Final Exam, Case #3 Flashcards
What are the patient’s amplification options? What are the pros and cons of each options?
The results from today’s testing were reviewed with the patient. In regards as to how to treat his unilateral deafness, the patient was educated about the different, available treatment options. Both the CROS and bone implanted devices, such as the Baha and the Ponto were discussed. It was explained that both devices route all stimuli from the poor ear to the better ear, but achieve this through different principles. The CROS system is a non-surgical option that is able to overcome the head-shadow effect by placing a microphone on the poor ear and routing the signal wirelessly to a hearing aid on the good ear. The head shadow effect is the reduction in intensity (~7 dB) of stimuli traveling from one ear to the contralateral one as a result of sound transmission through and around the skull. By overcoming this effect, the CROS system is able to improve speech understanding, but not necessarily localization (Taylor and Mueller, 2017).

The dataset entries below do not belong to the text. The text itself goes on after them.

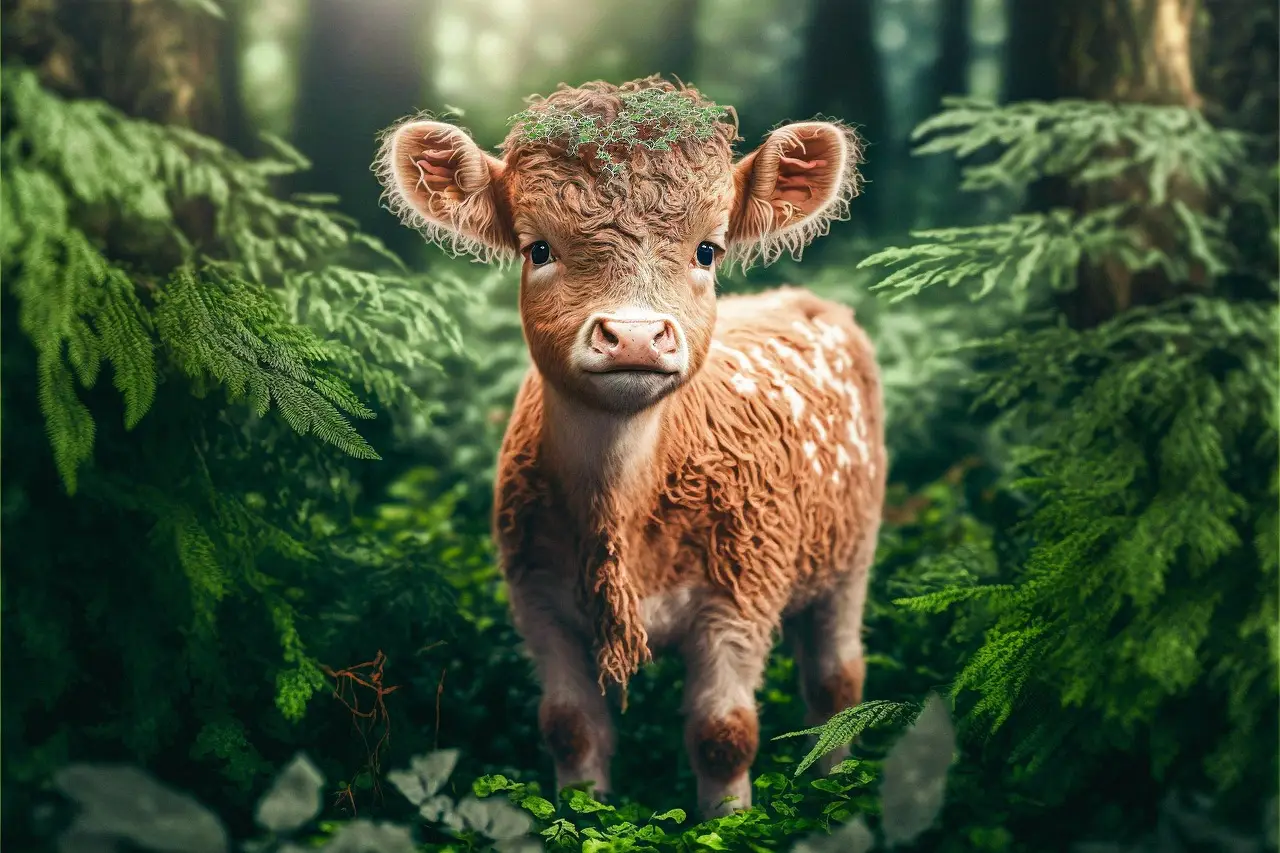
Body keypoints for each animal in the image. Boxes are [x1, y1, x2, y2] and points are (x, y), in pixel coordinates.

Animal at [375, 76, 886, 820]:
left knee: (836, 683)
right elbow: (570, 725)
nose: (637, 336)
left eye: (708, 250)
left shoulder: (741, 592)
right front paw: (579, 808)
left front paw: (729, 821)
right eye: (538, 249)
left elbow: (724, 733)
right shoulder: (536, 595)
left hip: (851, 553)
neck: (622, 504)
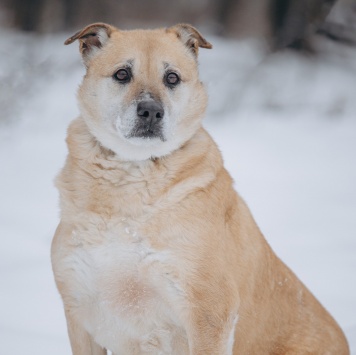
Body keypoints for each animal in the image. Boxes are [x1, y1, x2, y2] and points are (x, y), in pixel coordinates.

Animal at [51, 23, 350, 355]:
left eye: (172, 78)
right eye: (122, 74)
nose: (151, 112)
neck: (132, 175)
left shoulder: (208, 312)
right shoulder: (80, 313)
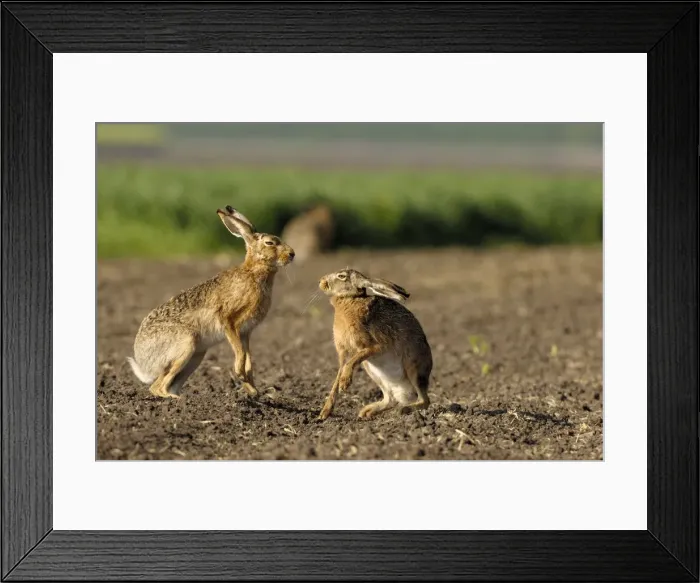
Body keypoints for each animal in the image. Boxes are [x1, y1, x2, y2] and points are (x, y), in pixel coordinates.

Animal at [126, 206, 295, 399]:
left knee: (168, 384)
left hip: (197, 355)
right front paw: (240, 376)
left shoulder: (246, 332)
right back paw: (177, 400)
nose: (292, 254)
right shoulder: (229, 321)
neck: (254, 273)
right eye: (270, 243)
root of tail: (143, 362)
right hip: (186, 344)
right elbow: (240, 353)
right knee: (157, 387)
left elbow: (248, 360)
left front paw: (253, 390)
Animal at [316, 268, 433, 420]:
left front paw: (345, 383)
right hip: (373, 372)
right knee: (390, 399)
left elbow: (352, 362)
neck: (350, 299)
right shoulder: (343, 352)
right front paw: (324, 413)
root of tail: (404, 392)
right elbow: (338, 376)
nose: (321, 281)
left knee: (425, 400)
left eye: (341, 276)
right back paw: (367, 411)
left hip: (414, 368)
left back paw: (402, 410)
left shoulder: (377, 346)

The patient was informed the CROS system is not always covered by insurance, but it has a trial period that would enable him to return the devices in 30 days’ time.

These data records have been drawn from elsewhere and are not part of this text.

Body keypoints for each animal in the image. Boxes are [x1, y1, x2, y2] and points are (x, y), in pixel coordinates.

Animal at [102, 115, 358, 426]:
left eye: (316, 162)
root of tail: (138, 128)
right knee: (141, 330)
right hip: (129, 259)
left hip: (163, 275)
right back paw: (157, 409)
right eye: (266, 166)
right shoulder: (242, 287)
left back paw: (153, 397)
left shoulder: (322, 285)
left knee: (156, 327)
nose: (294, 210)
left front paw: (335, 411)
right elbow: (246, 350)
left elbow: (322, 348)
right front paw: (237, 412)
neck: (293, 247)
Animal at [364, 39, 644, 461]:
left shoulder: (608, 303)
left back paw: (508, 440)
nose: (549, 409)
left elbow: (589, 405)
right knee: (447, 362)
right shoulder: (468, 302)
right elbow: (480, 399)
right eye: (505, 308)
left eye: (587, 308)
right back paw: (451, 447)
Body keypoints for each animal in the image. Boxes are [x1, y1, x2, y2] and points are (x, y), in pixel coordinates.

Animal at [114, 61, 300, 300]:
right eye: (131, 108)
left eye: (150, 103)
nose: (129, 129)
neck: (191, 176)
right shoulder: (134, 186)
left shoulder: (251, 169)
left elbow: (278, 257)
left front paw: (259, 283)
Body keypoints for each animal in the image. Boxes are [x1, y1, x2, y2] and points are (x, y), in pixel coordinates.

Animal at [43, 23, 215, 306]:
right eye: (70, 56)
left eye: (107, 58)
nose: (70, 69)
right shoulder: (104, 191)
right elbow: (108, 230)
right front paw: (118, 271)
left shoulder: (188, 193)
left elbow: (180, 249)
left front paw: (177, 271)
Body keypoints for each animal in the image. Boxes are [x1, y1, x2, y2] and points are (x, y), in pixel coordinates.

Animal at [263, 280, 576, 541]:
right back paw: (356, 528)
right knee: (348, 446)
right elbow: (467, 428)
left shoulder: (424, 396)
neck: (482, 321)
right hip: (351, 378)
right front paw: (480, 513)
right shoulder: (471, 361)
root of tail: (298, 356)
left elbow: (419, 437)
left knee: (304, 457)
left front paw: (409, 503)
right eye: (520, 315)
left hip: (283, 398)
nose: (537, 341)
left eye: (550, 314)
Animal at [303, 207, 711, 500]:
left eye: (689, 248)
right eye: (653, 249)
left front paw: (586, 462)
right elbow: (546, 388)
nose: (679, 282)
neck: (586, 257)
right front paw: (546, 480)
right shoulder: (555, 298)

A bone anchored device is a surgical option that is also able to overcome the head shadow effect, but by through bone conduction. Due to this process, the device is able to stimulate the good cochlea, bypassing the outer and middle ear systems entirely. They can also be comfortable to wear, and offer a natural sound quality without occluding the ear canal. While there are many benefits to the bone implanted devices, they require surgery and can be irreversible. They also cannot solve the lack of spatial awareness and poor localization abilities, that all patients with single-sided deafness experience (Kitterick, et al., 2016).

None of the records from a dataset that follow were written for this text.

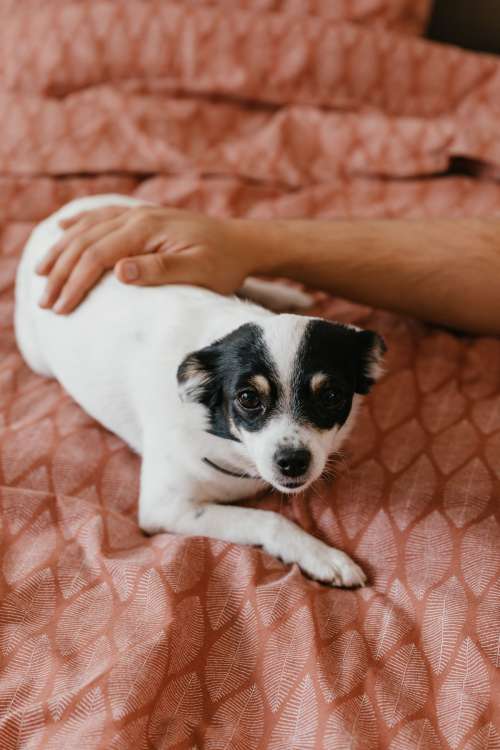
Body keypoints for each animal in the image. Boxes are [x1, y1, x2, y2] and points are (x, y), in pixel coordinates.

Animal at [13, 197, 384, 592]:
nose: (293, 461)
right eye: (248, 399)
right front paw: (322, 555)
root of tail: (61, 215)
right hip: (36, 357)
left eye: (330, 396)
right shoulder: (167, 509)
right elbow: (268, 519)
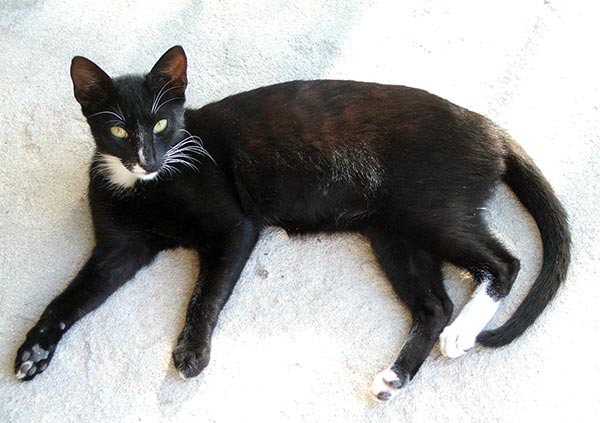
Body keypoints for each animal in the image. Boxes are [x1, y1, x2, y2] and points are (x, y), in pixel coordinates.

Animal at [11, 45, 568, 400]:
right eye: (120, 131)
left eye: (163, 124)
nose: (147, 158)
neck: (145, 188)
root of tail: (488, 126)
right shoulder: (117, 251)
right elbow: (69, 297)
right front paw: (34, 349)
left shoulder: (234, 227)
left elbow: (205, 293)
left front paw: (192, 352)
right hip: (394, 233)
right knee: (435, 303)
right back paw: (394, 377)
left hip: (430, 211)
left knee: (504, 262)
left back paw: (461, 335)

How should output be verified for each option?
Different methods will be utilized to verify the fitting, depending on the device that the patient decides to pursue. If he selects the CROS system, Real Ear Measurements (REM) can be used to verify appropriate prescriptive targets. This verification strategy is key to ensuring that the devices are matching prescriptive targets while the patient is wearing them. These measurements are conducted with a probe microphone inserted into the patient’s ear canal and then the hearing instruments placed over the probe. For the purpose of verifying the CROS system, the probe would be inserted into the ear canal of the good ear, where the sound is being transmitted to, and the speaker would face the patient directly. This arrangement will allow the probe microphone to measure the output of the hearing aids that are picking up the stimuli from the bad ear. If the patient selects a bone implanted device, REM cannot be used as a verification measure. Rather, functional gain measures will be utilized. Functional gain is the comparison between the patient’s unaided and aided thresholds in the sound field.
How should the fitting for each option be validated?
Lastly, if the patient decides to pursue either the CROS or a bone-anchored device, the fitting will be validated through subjective outcome measures and speech in-noise testing. Subjective questionnaires, such as the Abbreviated Profile of Hearing Aid Benefit (APHAB) and the Client Oriented Scale of Improvement (COSI), can provide insight into the patient’s self-perceived disability. Both questionnaires can be administered before the fitting and then one month after the fitting. Additionally, speech-in-noise testing, with the Quick-SIN, can evaluate how the patient can understand speech in the presence of background noise (Taylor and Mueller, 2017). Results obtained in the aided condition can be compared with unaided results to objectively measure aided benefit. In regards to the bone implanted option, speech-in-noise testing can be used to predict outcomes. Research has demonstrated that the Quick-SIN can be used as a predictor as to how patients will perform with the implant. This can be done by placing the implant on a soft-band, and placing the headband on the mastoid of the deaf ear (Snapp, et al., 2010).